Just a few inches long, the Rio Grande silvery minnow has been listed as endangered since 1994. The once-abundant native fish is now confined to a stretch of less than 200 miles of the river.
Every summer biologists with the U.S. Fish and Wildlife Service drive off-road vehicles loaded with fish tanks into the dry riverbed. They scoop up the minnows from doomed puddles and carry them to wetter parts of the river. Tens of thousands of the fish are trucked to safety this way.
But this isn’t the only recovery effort in progress. Scientists at the City of Albuquerque’s BioPark net free-floating, transparent eggs out of the Rio Grande in May and place them in an aquaculture tank. The minnows are hatched and raised there in a donut-shaped “raceway” that flows like a real river.

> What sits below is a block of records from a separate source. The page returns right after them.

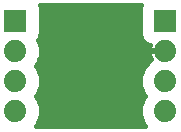
<source format=gbl>
G75*
%MOIN*%
%OFA0B0*%
%FSLAX25Y25*%
%IPPOS*%
%LPD*%
%AMOC8*
5,1,8,0,0,1.08239X$1,22.5*
%
%ADD10R,0.07400X0.07400*%
%ADD11C,0.07400*%
%ADD12C,0.01600*%
D10*
X0011800Y0041800D03*
X0061800Y0041800D03*
D11*
X0011800Y0011800D03*
X0011800Y0021800D03*
X0011800Y0031800D03*
X0061800Y0031800D03*
X0061800Y0021800D03*
X0061800Y0011800D03*
D12*
X0055068Y0006600D02*
X0054647Y0007021D01*
X0053363Y0010122D01*
X0053363Y0013478D01*
X0054647Y0016579D01*
X0054868Y0016800D01*
X0054647Y0017021D01*
X0053363Y0020122D01*
X0053363Y0023478D01*
X0054647Y0026579D01*
X0057021Y0028953D01*
X0057068Y0028972D01*
X0056703Y0029689D01*
X0056435Y0030512D01*
X0056300Y0031367D01*
X0056300Y0031600D01*
X0061600Y0031600D01*
X0061600Y0032000D01*
X0056300Y0032000D01*
X0056300Y0032233D01*
X0056435Y0033088D01*
X0056600Y0033594D01*
X0055417Y0034084D01*
X0054084Y0035417D01*
X0053363Y0037158D01*
X0053363Y0046442D01*
X0053578Y0046961D01*
X0020022Y0046961D01*
X0020237Y0046442D01*
X0020237Y0037158D01*
X0019516Y0035417D01*
X0019458Y0035359D01*
X0020237Y0033478D01*
X0020237Y0030122D01*
X0018953Y0027021D01*
X0018732Y0026800D01*
X0018953Y0026579D01*
X0020237Y0023478D01*
X0020237Y0020122D01*
X0018953Y0017021D01*
X0018732Y0016800D01*
X0018953Y0016579D01*
X0020237Y0013478D01*
X0020237Y0010122D01*
X0018953Y0007021D01*
X0018532Y0006600D01*
X0055068Y0006600D01*
X0054161Y0008194D02*
X0019438Y0008194D01*
X0020101Y0009793D02*
X0053499Y0009793D01*
X0053363Y0011391D02*
X0020237Y0011391D01*
X0020237Y0012990D02*
X0053363Y0012990D01*
X0053823Y0014588D02*
X0019777Y0014588D01*
X0019115Y0016187D02*
X0054485Y0016187D01*
X0054331Y0017785D02*
X0019269Y0017785D01*
X0019931Y0019384D02*
X0053669Y0019384D01*
X0053363Y0020982D02*
X0020237Y0020982D01*
X0020237Y0022581D02*
X0053363Y0022581D01*
X0053653Y0024179D02*
X0019947Y0024179D01*
X0019285Y0025778D02*
X0054315Y0025778D01*
X0055444Y0027376D02*
X0019100Y0027376D01*
X0019762Y0028975D02*
X0057067Y0028975D01*
X0056426Y0030573D02*
X0020237Y0030573D01*
X0020237Y0032172D02*
X0056300Y0032172D01*
X0056175Y0033770D02*
X0020116Y0033770D01*
X0019468Y0035369D02*
X0054132Y0035369D01*
X0053442Y0036967D02*
X0020158Y0036967D01*
X0020237Y0038566D02*
X0053363Y0038566D01*
X0053363Y0040164D02*
X0020237Y0040164D01*
X0020237Y0041763D02*
X0053363Y0041763D01*
X0053363Y0043361D02*
X0020237Y0043361D01*
X0020237Y0044960D02*
X0053363Y0044960D01*
X0053411Y0046558D02*
X0020189Y0046558D01*
M02*

</source>
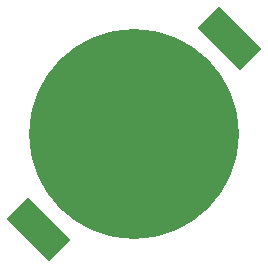
<source format=gbp>
G04 #@! TF.FileFunction,Paste,Bot*
%FSLAX46Y46*%
G04 Gerber Fmt 4.6, Leading zero omitted, Abs format (unit mm)*
G04 Created by KiCad (PCBNEW 4.0.7) date 01/25/18 22:01:14*
%MOMM*%
%LPD*%
G01*
G04 APERTURE LIST*
%ADD10C,0.100000*%
%ADD11C,17.780000*%
G04 APERTURE END LIST*
D10*
D11*
X207645000Y-92075000D03*
D10*
G36*
X200460795Y-102851308D02*
X196868692Y-99259205D01*
X198664743Y-97463154D01*
X202256846Y-101055257D01*
X200460795Y-102851308D01*
X200460795Y-102851308D01*
G37*
G36*
X216625257Y-86686846D02*
X213033154Y-83094743D01*
X214829205Y-81298692D01*
X218421308Y-84890795D01*
X216625257Y-86686846D01*
X216625257Y-86686846D01*
G37*
M02*

</source>
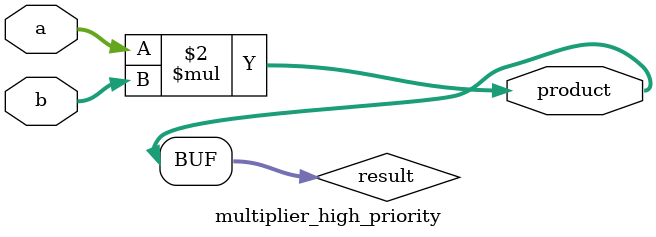
<source format=sv>
module multiplier_high_priority (
    input [7:0] a, 
    input [7:0] b,
    output [15:0] product
);
    reg [15:0] result;
    always @(*) begin
        result = a * b;
    end
    assign product = result;
endmodule

</source>
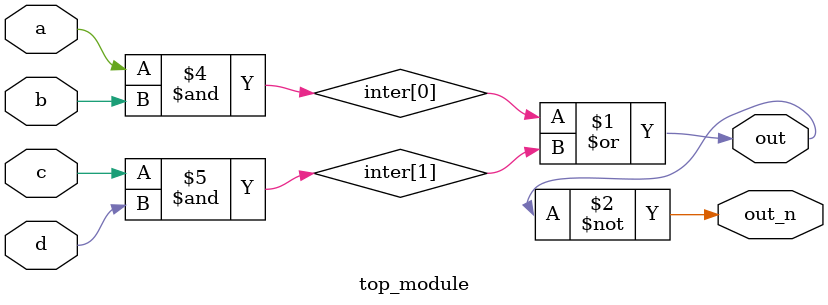
<source format=v>
module top_module(
    input a,
    input b,
    input c,
    input d,
    output out,
    output out_n   ); 
    
    wire inter [0:1];
    
    assign inter[0] = a & b;
    assign inter[1] = c & d;
    assign out = inter[0] | inter[1];
    assign out_n = ~out;
    

endmodule
</source>
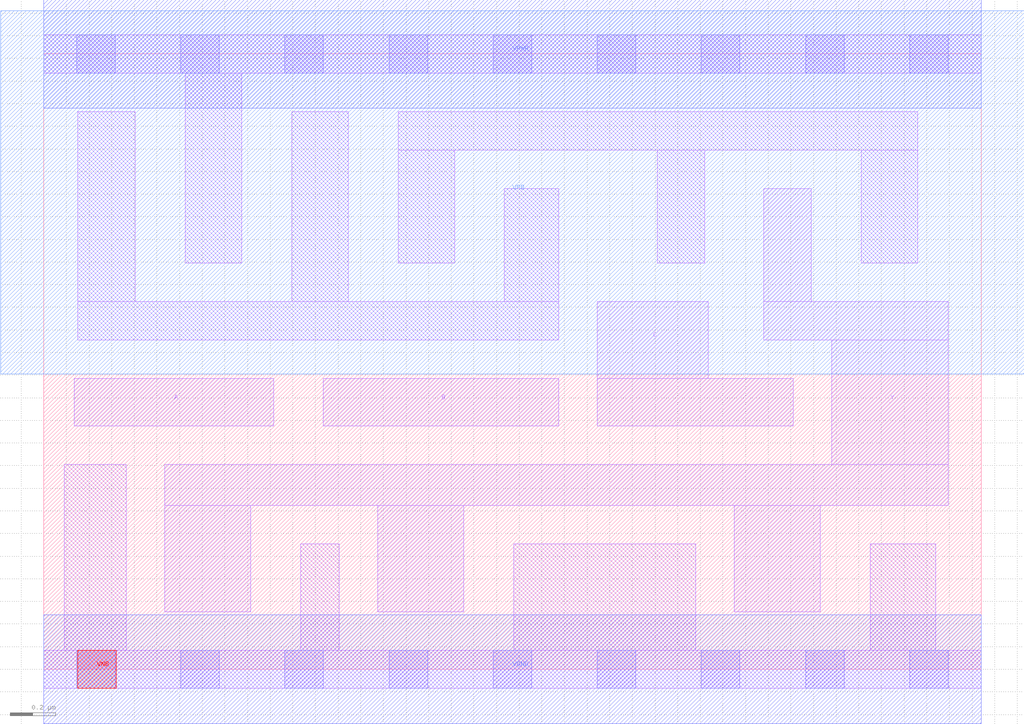
<source format=lef>
# Copyright 2020 The SkyWater PDK Authors
#
# Licensed under the Apache License, Version 2.0 (the "License");
# you may not use this file except in compliance with the License.
# You may obtain a copy of the License at
#
#     https://www.apache.org/licenses/LICENSE-2.0
#
# Unless required by applicable law or agreed to in writing, software
# distributed under the License is distributed on an "AS IS" BASIS,
# WITHOUT WARRANTIES OR CONDITIONS OF ANY KIND, either express or implied.
# See the License for the specific language governing permissions and
# limitations under the License.
#
# SPDX-License-Identifier: Apache-2.0

VERSION 5.7 ;
  NOWIREEXTENSIONATPIN ON ;
  DIVIDERCHAR "/" ;
  BUSBITCHARS "[]" ;
PROPERTYDEFINITIONS
  MACRO maskLayoutSubType STRING ;
  MACRO prCellType STRING ;
  MACRO originalViewName STRING ;
END PROPERTYDEFINITIONS
MACRO sky130_fd_sc_hdll__nor3_2
  CLASS CORE ;
  FOREIGN sky130_fd_sc_hdll__nor3_2 ;
  ORIGIN  0.000000  0.000000 ;
  SIZE  4.140000 BY  2.720000 ;
  SYMMETRY X Y R90 ;
  SITE unithd ;
  PIN A
    ANTENNAGATEAREA  0.555000 ;
    DIRECTION INPUT ;
    USE SIGNAL ;
    PORT
      LAYER li1 ;
        RECT 0.135000 1.075000 1.015000 1.285000 ;
    END
  END A
  PIN B
    ANTENNAGATEAREA  0.555000 ;
    DIRECTION INPUT ;
    USE SIGNAL ;
    PORT
      LAYER li1 ;
        RECT 1.235000 1.075000 2.275000 1.285000 ;
    END
  END B
  PIN C
    ANTENNAGATEAREA  0.555000 ;
    DIRECTION INPUT ;
    USE SIGNAL ;
    PORT
      LAYER li1 ;
        RECT 2.445000 1.075000 3.310000 1.285000 ;
        RECT 2.445000 1.285000 2.935000 1.625000 ;
    END
  END C
  PIN Y
    ANTENNADIFFAREA  1.011500 ;
    DIRECTION OUTPUT ;
    USE SIGNAL ;
    PORT
      LAYER li1 ;
        RECT 0.535000 0.255000 0.915000 0.725000 ;
        RECT 0.535000 0.725000 3.995000 0.905000 ;
        RECT 1.475000 0.255000 1.855000 0.725000 ;
        RECT 3.050000 0.255000 3.430000 0.725000 ;
        RECT 3.180000 1.455000 3.995000 1.625000 ;
        RECT 3.180000 1.625000 3.390000 2.125000 ;
        RECT 3.480000 0.905000 3.995000 1.455000 ;
    END
  END Y
  PIN VGND
    DIRECTION INOUT ;
    USE GROUND ;
    PORT
      LAYER met1 ;
        RECT 0.000000 -0.240000 4.140000 0.240000 ;
    END
  END VGND
  PIN VNB
    DIRECTION INOUT ;
    USE GROUND ;
    PORT
      LAYER pwell ;
        RECT 0.150000 -0.085000 0.320000 0.085000 ;
    END
  END VNB
  PIN VPB
    DIRECTION INOUT ;
    USE POWER ;
    PORT
      LAYER nwell ;
        RECT -0.190000 1.305000 4.330000 2.910000 ;
    END
  END VPB
  PIN VPWR
    DIRECTION INOUT ;
    USE POWER ;
    PORT
      LAYER met1 ;
        RECT 0.000000 2.480000 4.140000 2.960000 ;
    END
  END VPWR
  OBS
    LAYER li1 ;
      RECT 0.000000 -0.085000 4.140000 0.085000 ;
      RECT 0.000000  2.635000 4.140000 2.805000 ;
      RECT 0.090000  0.085000 0.365000 0.905000 ;
      RECT 0.150000  1.455000 2.275000 1.625000 ;
      RECT 0.150000  1.625000 0.405000 2.465000 ;
      RECT 0.625000  1.795000 0.875000 2.635000 ;
      RECT 1.095000  1.625000 1.345000 2.465000 ;
      RECT 1.135000  0.085000 1.305000 0.555000 ;
      RECT 1.565000  1.795000 1.815000 2.295000 ;
      RECT 1.565000  2.295000 3.860000 2.465000 ;
      RECT 2.035000  1.625000 2.275000 2.125000 ;
      RECT 2.075000  0.085000 2.880000 0.555000 ;
      RECT 2.710000  1.795000 2.920000 2.295000 ;
      RECT 3.610000  1.795000 3.860000 2.295000 ;
      RECT 3.650000  0.085000 3.940000 0.555000 ;
    LAYER mcon ;
      RECT 0.145000 -0.085000 0.315000 0.085000 ;
      RECT 0.145000  2.635000 0.315000 2.805000 ;
      RECT 0.605000 -0.085000 0.775000 0.085000 ;
      RECT 0.605000  2.635000 0.775000 2.805000 ;
      RECT 1.065000 -0.085000 1.235000 0.085000 ;
      RECT 1.065000  2.635000 1.235000 2.805000 ;
      RECT 1.525000 -0.085000 1.695000 0.085000 ;
      RECT 1.525000  2.635000 1.695000 2.805000 ;
      RECT 1.985000 -0.085000 2.155000 0.085000 ;
      RECT 1.985000  2.635000 2.155000 2.805000 ;
      RECT 2.445000 -0.085000 2.615000 0.085000 ;
      RECT 2.445000  2.635000 2.615000 2.805000 ;
      RECT 2.905000 -0.085000 3.075000 0.085000 ;
      RECT 2.905000  2.635000 3.075000 2.805000 ;
      RECT 3.365000 -0.085000 3.535000 0.085000 ;
      RECT 3.365000  2.635000 3.535000 2.805000 ;
      RECT 3.825000 -0.085000 3.995000 0.085000 ;
      RECT 3.825000  2.635000 3.995000 2.805000 ;
  END
  PROPERTY maskLayoutSubType "abstract" ;
  PROPERTY prCellType "standard" ;
  PROPERTY originalViewName "layout" ;
END sky130_fd_sc_hdll__nor3_2
END LIBRARY

</source>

In the Village of Los Lunas south of Albuquerque, biologists built an experimental refugium. A winding stream spills into a series of ponds, meant to mimic the minnows’ natural habitat. Here, the young fish must find their own food and avoid predators like kingfishers and dragonflies. Those that succeed are released into the wild.
These rescue efforts have kept the silvery minnow from extinction—so far. But its long-term survival in the wild depends on water in the Rio Grande. By learning how to save this little fish, scientists hope to protect many more species that rely on a flowing desert river.